La Presse Anarchiste

La notion de la Réciprocité

[/​Le mal qui nous dévore provient

de ce que la loi de la réci­pro­ci­té est

mécon­nue, violée. 

(Prou­dhon : Contra­dic­tions éco­no­miques.)/​]

Bon nombre d’in­di­vi­dua­listes anar­chistes font sou­vent allu­sion à la notion de la « réciprocité ».

Cer­tains affectent d’en sou­rire. Cela n’empêche pas que, hors la réci­pro­ci­té, il n’existe plus qu’i­ni­qui­té et exploitation.

Ridi­cu­li­ser un prin­cipe, un concept ne signi­fie rien, d’ailleurs. Ou plu­tôt, cela veut dire que se sen­tant inca­pable d’en faire un exa­men appro­fon­di, on trouve plus plai­sant d’é­lu­der l’é­tude de ce qui vous est pro­po­sé par une bou­tade ou un bon mot.

Que contient, au fond, la notion de réci­pro­ci­té ?… Ceci, c’est qu’au­cun indi­vi­du ou milieu ne se sent quitte à l’é­gard d’au­trui — indi­vi­du ou milieu — s’il n’a, en échange d’une consom­ma­tion don­née, four­nie, appor­tée ou pro­cu­rée un pro­duit équi­valent.
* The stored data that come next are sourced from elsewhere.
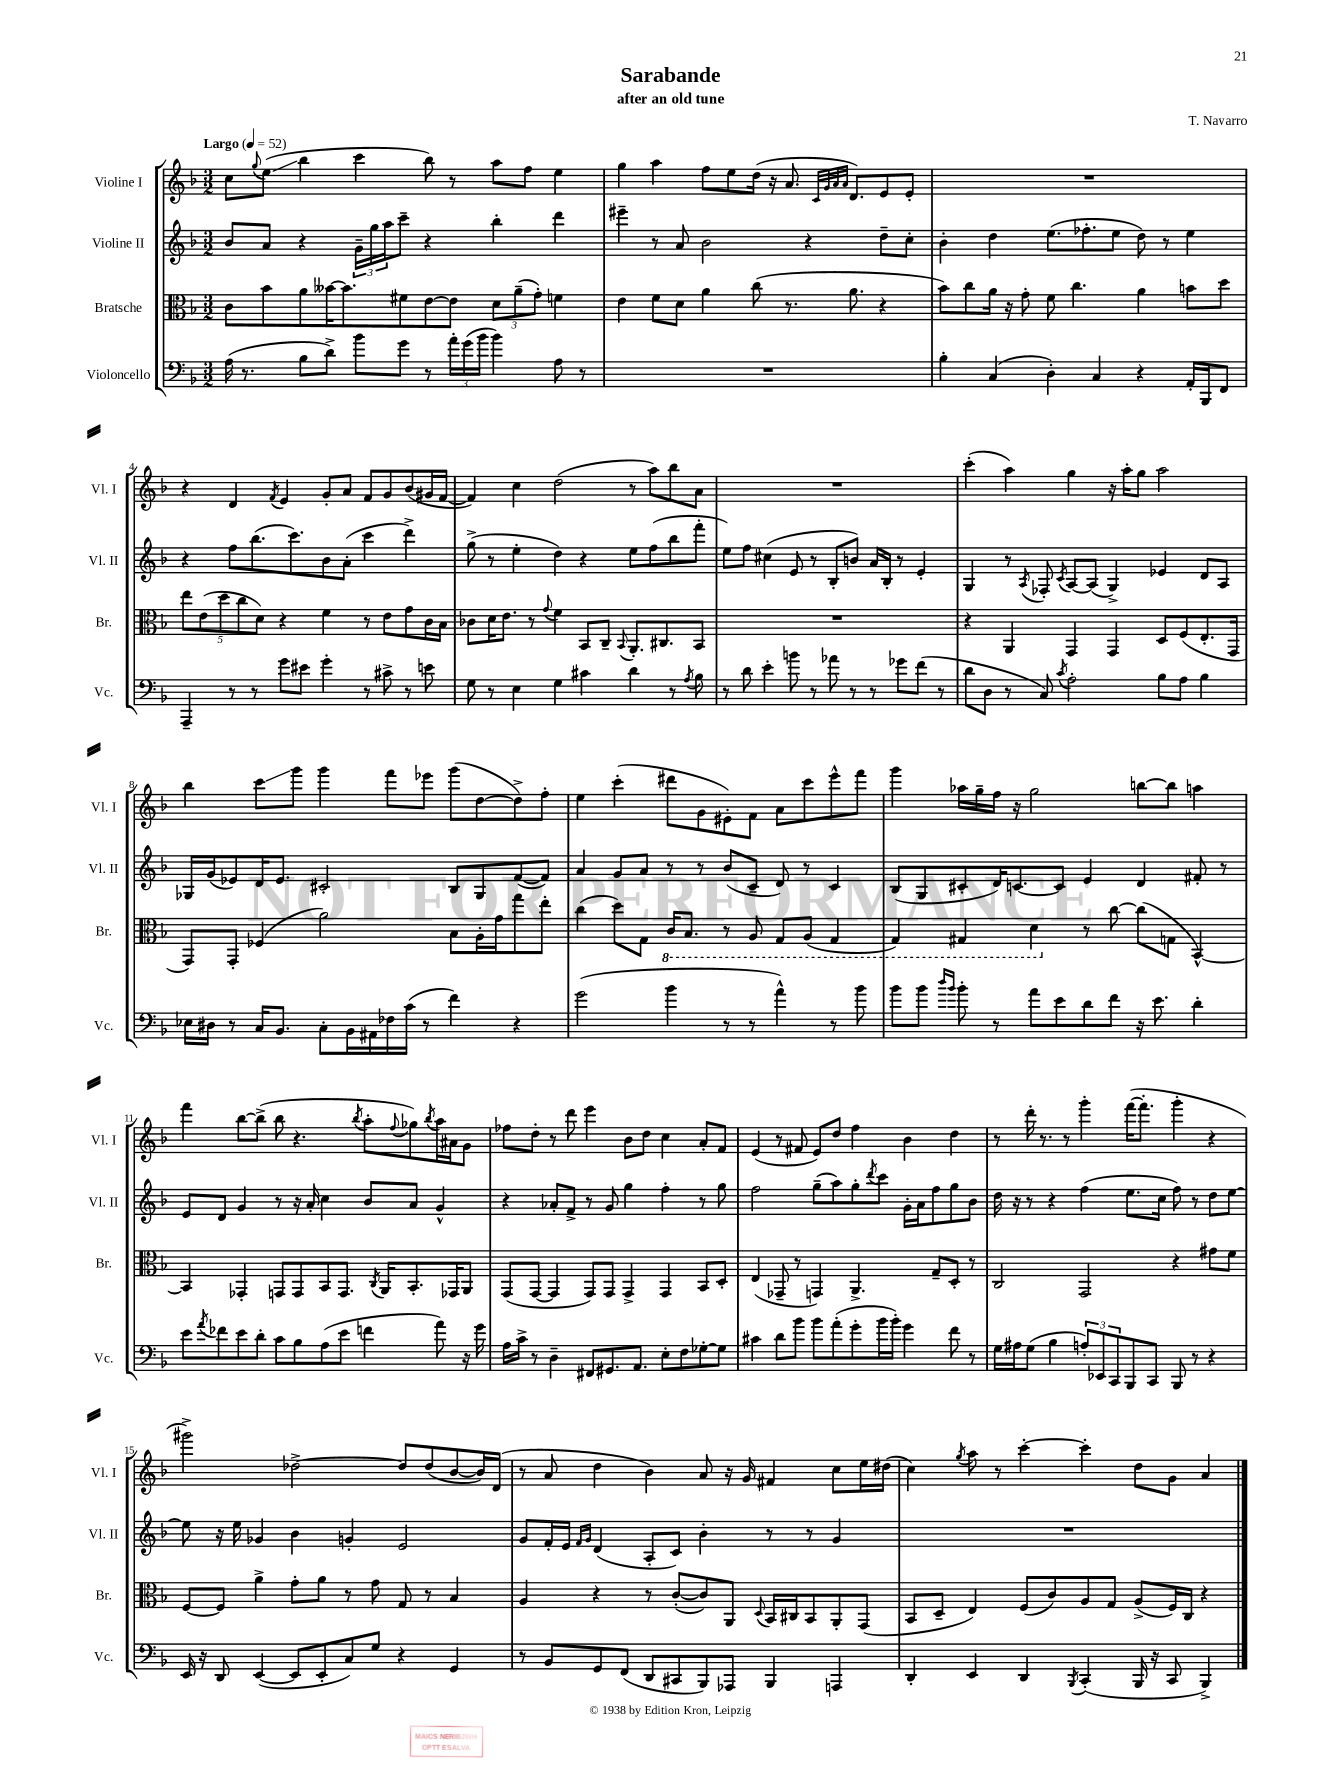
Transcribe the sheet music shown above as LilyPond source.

\header { title = "Sarabande" composer = "T. Navarro" subtitle = "after an old tune" }
<<
\new StaffGroup <<
\new Staff = "s0" \with { instrumentName = "Violine I" shortInstrumentName = "Vl. I" } {
    \clef treble \key f \major \numericTimeSignature \time 3/2 \tempo "Largo" 4 = 52
    c''8 \appoggiatura { g''8 } e''8\glissando( bes''4 c'''4 bes''8) r8 a''8 f''8 e''4 |
    g''4 a''4 f''8 e''8 d''16( r16 a'8. \grace { c'32 g'32 a'32 a'32 } d'8.) e'8 e'8-. |
    R1. |
    r4 d'4 \acciaccatura { f'8 } e'4 g'8-. a'8 f'8 g'8 bes'8( gis'16 f'16~ |
    f'4) c''4 d''2( r8 a''8) bes''8 a'8 |
    R1. |
    c'''4-.( a''4) g''4 r16 a''16-. g''8 a''2 |
    bes''4 c'''8\glissando g'''8 g'''4 f'''8 ees'''8 g'''8( d''8~ d''8->) f''8-. |
    e''4 c'''4-.( dis'''8 g'8 eis'8-.) f'8 a'8 c'''8 e'''8-^ f'''8 |
    g'''4 aes''16 g''16-- f''16 r16 g''2 b''8~ b''8 a''4 |
    f'''4 bes''8~ bes''8->( bes''8 r4. \acciaccatura { bes''8 } a''8-. \appoggiatura { f''8 } ges''8) \acciaccatura { bes''8 } a''16 ais'16 g'8 |
    fes''8 d''8-. r8 d'''8 e'''4 bes'8 d''8 c''4 a'8-. f'8 |
    e'4( r8 fis'8 e'8) d''8 f''4 bes'4 d''4 |
    r8 d'''16-. r8. r8 g'''4-. f'''16~( f'''8.-. g'''4-. r4 |
    gis'''2->) des''2~-> des''8 des''8( bes'8~ bes'16) d'16( |
    r8 a'8 d''4 bes'4) a'8 r16 g'16 fis'4 c''8 e''16 dis''16( |
    c''4) \acciaccatura { g''8 } a''8 r8 c'''4~-. c'''4-. d''8 g'8 a'4 \bar "|." |
}
\new Staff = "s1" \with { instrumentName = "Violine II" shortInstrumentName = "Vl. II" } {
    \clef treble \key f \major \numericTimeSignature \time 3/2
    bes'8 a'8 r4 \tuplet 3/2 { g'16-- g''16 a''16 } c'''8-- r4 bes''4-. d'''4 |
    eis'''4-- r8 a'8 bes'2 r4 d''8-- c''8-. |
    bes'4-. d''4 e''8.( fes''8.-. e''8 d''8) r8 e''4 |
    r4 f''8 bes''8.( c'''8.) bes'8 a'8-.( c'''4 d'''4->) |
    g''8->( r8 e''4-. d''4) r4 e''8 f''8( bes''8 f'''8-. |
    e''8) f''8 cis''4( e'8 r8 bes8-. b'8) a'16 bes16-. r8 e'4-. |
    g4 r8 \acciaccatura { a8 } fes8-. \acciaccatura { c'8 } a8~ a8( g4->) ees'4 d'8 a8 |
    ges16 g'16( ees'8) d'16 ees'8. cis'2-. bes8 ges8 f'8~( f'8) |
    a'4 g'8 a'8 r8 r8 bes'8( c'8-- d'8) r8 c'4 |
    bes8( g8 cis'8-. d'16) c'8.~ c'8 e'4 d'4 fis'8-. r8 |
    e'8 d'8 g'4 r8 r16 a'16-. c''4 bes'8 a'8 g'4-^ |
    r4 aes'8-. f'8-> r8 g'8 g''4 f''4-. r8 g''8 |
    f''2 g''8--( a''8) g''8-. \acciaccatura { d'''8 } c'''8 g'16-. a'16 f''8 g''8 bes'8 |
    d''16 r16 r8 r4 f''4( e''8. c''16 f''8) r8 d''8 e''8~ |
    e''8 r16 e''16 ges'4 bes'4 g'4-. e'2 |
    g'8 f'16-. e'16 \grace { f'16 g'16 } d'4( a8-. c'8) bes'4-. r8 r8 g'4 |
    R1. \bar "|." |
}
\new Staff = "s2" \with { instrumentName = "Bratsche" shortInstrumentName = "Br." } {
    \clef alto \key f \major \numericTimeSignature \time 3/2
    c'8 bes'8 a'8 beses'16~ beses'8. fis'8 e'8~ e'8 \tuplet 3/2 { d'8 a'8--( g'8-.) } f'4 |
    e'4 f'8 d'8 a'4 c''8( r8. a'8. r4 |
    bes'8) c''8 a'16 r16 g'8-. f'8 c''4. a'4 b'8 d''8 |
    \tuplet 5/4 { e''8 e'8( d''8 c''8 d'8) } r4 f'4 r8 e'8 g'8 c'16 bes16 |
    ces'8 d'16 e'8. r8 \appoggiatura { g'8 } f'4 bes,8 c8-- \appoggiatura { bes,8 } a,8.-. cis8. bes,8 |
    R1. |
    r4 a,4 g,4 g,4 d8 f8( e8.-. g,16 |
    g,8) g,8-. fes4( a'2) bes8 a16-. g'16 g''8 e''8-. |
    c''4( d''8) g8 \ottava #-1 c16 bes,8. r8 a,8 g,8 a,8( g,4 |
    g,4) gis,4 d4 \ottava #0 r8 c''8~ c''8( g!8 bes,4~-^) |
    bes,4 ges,4-. g,8 g,8 bes,8 g,8. \acciaccatura { c8 } a,16 bes,8.-. ges,16 a,8 |
    g,8( g,8~ g,4 g,8) g,8 g,4-> g,4 bes,8 d8-. |
    e4( ges,8-- r8 g,4) a,4.-> g8-- d8-. r8 |
    c2 g,2 r4 gis'8 f'8 |
    f8~ f8 a'4-> g'8-. a'8 r8 g'8 g8 r8 bes4 |
    a4 r4 r8 c'8~-.( c'8) a,8 \appoggiatura { d8 } bes,16 cis16 bes,8 a,8-. g,8( |
    bes,8 d8-- e4) f8( c'8) a8 g8 a8->( f16) c16 r4 \bar "|." |
}
\new Staff = "s3" \with { instrumentName = "Violoncello" shortInstrumentName = "Vc." } {
    \clef bass \key f \major \numericTimeSignature \time 3/2
    a16( r8. bes8 d'8->) bes'8 g'8 r8 \tuplet 3/2 { a'16-. g'16( bes'16 } bes'4) a8 r8 |
    R1. |
    bes4-. c4( d4-.) c4 r4 a,16-. bes,,16 f,8 |
    a,,4-- r8 r8 g'8 eis'8 g'4-. r8 cis'8-> r8 e'8 |
    g8 r8 e4 g4 cis'4 d'4 r8 \acciaccatura { a8 } bes8 |
    r8 d'8 e'4-. b'8 r8 aes'8 r8 r8 ges'8 f'8( r8 |
    d'8 d8 r8 c8) \acciaccatura { c'8 } a2-. bes8 a8 bes4 |
    ees16 dis16 r8 c16 bes,8. c8-. bes,16 ais,16 fes16 c'16( r8 f'4) r4 |
    g'2( bes'4 r8 r8 a'4-^) r8 bes'8 |
    bes'8 bes'8 \grace { d''16 bes'16 } bes'8-. r8 a'8 e'8 d'8 f'8 r16 e'8. d'4-. |
    e'8 \acciaccatura { a'8 } fes'8 e'8 d'8-. c'8 bes8 a8( e'8 f'4 a'8) r16 g'16 |
    a16 c'16-> r8 d4-- fis,8 gis,8. a,8. e8-. f8 ges8~-. ges8 |
    cis'4 d'8 bes'8 bes'8 a'8-.( g'8-. bes'16 bes'16-.) g'4 f'8 r8 |
    g16 ais16 g8( bes4 \tuplet 3/2 { a8-.) ees,8 c,8 } bes,,8 c,8 bes,,8 r8 r4 |
    e,16 r16 d,8 e,4~( e,8 e,8-. c8) g8 r4 g,4 |
    r8 bes,8 g,8 f,8( d,8 cis,8 bes,,8) aes,,8 bes,,4 a,,4 |
    d,4-. e,4 d,4 \acciaccatura { bes,,8 } c,4-.( bes,,16 r16 c,8 bes,,4->) \bar "|." |
}
>>
>>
Ou, si l’on veut, la réci­pro­ci­té est ce sen­ti­ment qui veut que dans les rap­ports entre indi­vi­dus et milieux, ce qu’on reçoit soit équi­valent à ce que l’on donne.

Lors­qu’on éprouve le sen­ti­ment que ce qui a été reçu n’é­qui­vaut pas à ce qui a été don­né, lorsque la consom­ma­tion mise à la dis­po­si­tion du pro­duc­teur n’é­qui­vaut pas à l’ef­fort fait par celui-ci, il y a exploi­ta­tion cer­taine. L’ex­ploi­ta­tion consiste en effet, en ce que le ser­vice ren­du, le pro­duit four­ni n’est pas échan­gé contre quelque chose d’équivalent.

Nous main­te­nons qu’un indi­vi­dua­liste « pour de vrai » ne sau­rait accep­ter de rece­voir plus ou moins qu’il offre ou donne, toutes réserves étant faites sur la capa­ci­té de pro­duc­tion ou de consom­ma­tion individuelle.

Pour les indi­vi­dua­listes méca­nistes que nous sommes, équi­va­lence ne peut vou­loir dire ana­lo­gie de nature. Un pro­duit manuel peut s’é­qui­va­loir par un pro­duit intel­lec­tuel. Un effort manuel ou intel­lec­tuel peut s’é­qui­va­loir par des jeux ou de l’a­mi­tié affec­tueuse. C’est aux pro­duc­teurs-consom­ma­teurs, indi­vi­dus ou asso­cia­tions, de déter­mi­ner les objets d’é­change néces­saires pour qu’il n’y ait ni exploi­ta­tion, ni duperie.

Tout ce que peut four­nir ou pro­cu­rer le fonc­tion­ne­ment de l’or­ga­nisme humain — que ce soit au point de vue éco­no­mique, intel­lec­tuel, éthique, sexuel, récréa­tif ou autre — peut être objet de réci­pro­ci­té. Entre méca­nistes, cela ne se dis­cute même pas.

Au point de vue anar­chiste, la réci­pro­ci­té ne se conçoit que volon­taire. Elle est l’ob­jet d’ac­cords qui ignorent l’in­ter­ven­tion éta­tiste ou gou­ver­ne­men­tale. Elle ne vaut que pour ceux qui veulent la pra­ti­quer, mais per­sonne n’a à se récla­mer de l’exer­cice de la réci­pro­ci­té qui ne la pra­tique pas à l’é­gard de l’in­di­vi­du ou du milieu auquel il s’adresse.

Donc, pas de réci­pro­ci­té impo­sée, obli­ga­toire, archiste. De la réci­pro­ci­té dis­cu­tée, accep­tée, défi­nie, délimitée.

Dans ses rela­tions avec celui — indi­vi­du ou milieu — qui refuse de baser ses rap­ports avec lui sous le signe de la réci­pro­ci­té, l’in­di­vi­dua­liste anar­chiste ne sau­rait se sou­cier s’il consomme plus qu’il ne pro­duit ou reçoit plus qu’il ne donne. Et c’est justice.